Show the definitions of polynomials are equivalent

Open felixwellen opened this issue 2 years ago • 4 comments

There are three definitions of polynomials (one is called FreeCommAlgebra) and it should be shown, that all of them are equivalent. Possibly the best strategy is to show that all fullfill the universal property of the algebra of polynomials over a commutative ring k, which is:

Hom(k[X_1,...,X_n], A) = (Fin n -> A)

where Hom denotes the type of homomorphisms of k-Algebras.

felixwellen avatar May 04 '22 11:05 felixwellen

I don't have the time right now but if someone wants to do it, I have the following idea :

There are actually four potential definitions of the polynomials in the library :

  1. The HIT one located in Polynomials
  2. The truncated list one located in Polynomials
  3. The freely generated one located ?
  4. The almost null sequences one located inside Univariate.Base. No one ever developed a structure on the definition. However it should be easy as it is what is done in #798 in the complicated case where is dependency.

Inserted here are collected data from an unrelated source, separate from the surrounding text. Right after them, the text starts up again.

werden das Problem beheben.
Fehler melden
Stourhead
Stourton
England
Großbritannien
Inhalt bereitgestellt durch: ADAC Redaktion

So about structure, it would be good to move 1 and 4, complete 4 + find new names. Possible do the same as in Int, keeping one as the preferred one.

To prove the equivalence, one could prove the universal property but actually in this case, it is probably easier to give syntactic translation. Indeed there is already a proof of 1 <-> 2. 2 <-> 4 is proved on types, so it suffices to define the structure and prove it on the operations. 1 <-> 3 should be easy as it is very similar structure. Thus givening us the equivalence without too much more work.

thomas-lamiaux avatar May 23 '22 13:05 thomas-lamiaux

update : #798 is going to add full CommRing structure around 4 that was missing and prove the equivalence. Hence in the library, there is going to be 4 <-> 1 <-> 2 so it suffices to add 1 <-> 3 to finish the job

thomas-lamiaux avatar Jun 13 '22 15:06 thomas-lamiaux

I'll do 1 <-> 3 by:

  • Constructing algebra structure on the list-polynomials
  • Show the map from the universal property of the polynomial HiT in Algebra.CommAlgebra.FreeCommAlgebra is surjective
  • ... show it is an Embedding, by constructing a one-sided inverse (showing left invertibility with the universal property)

felixwellen avatar Aug 30 '22 07:08 felixwellen

Or maybe I don't - just realized I have to show, that the inverse to the induced morphism is an algebra-hom... So it might still be easier to just show that the list-based-polynomials have the correct universal property.

felixwellen avatar Aug 30 '22 07:08 felixwellen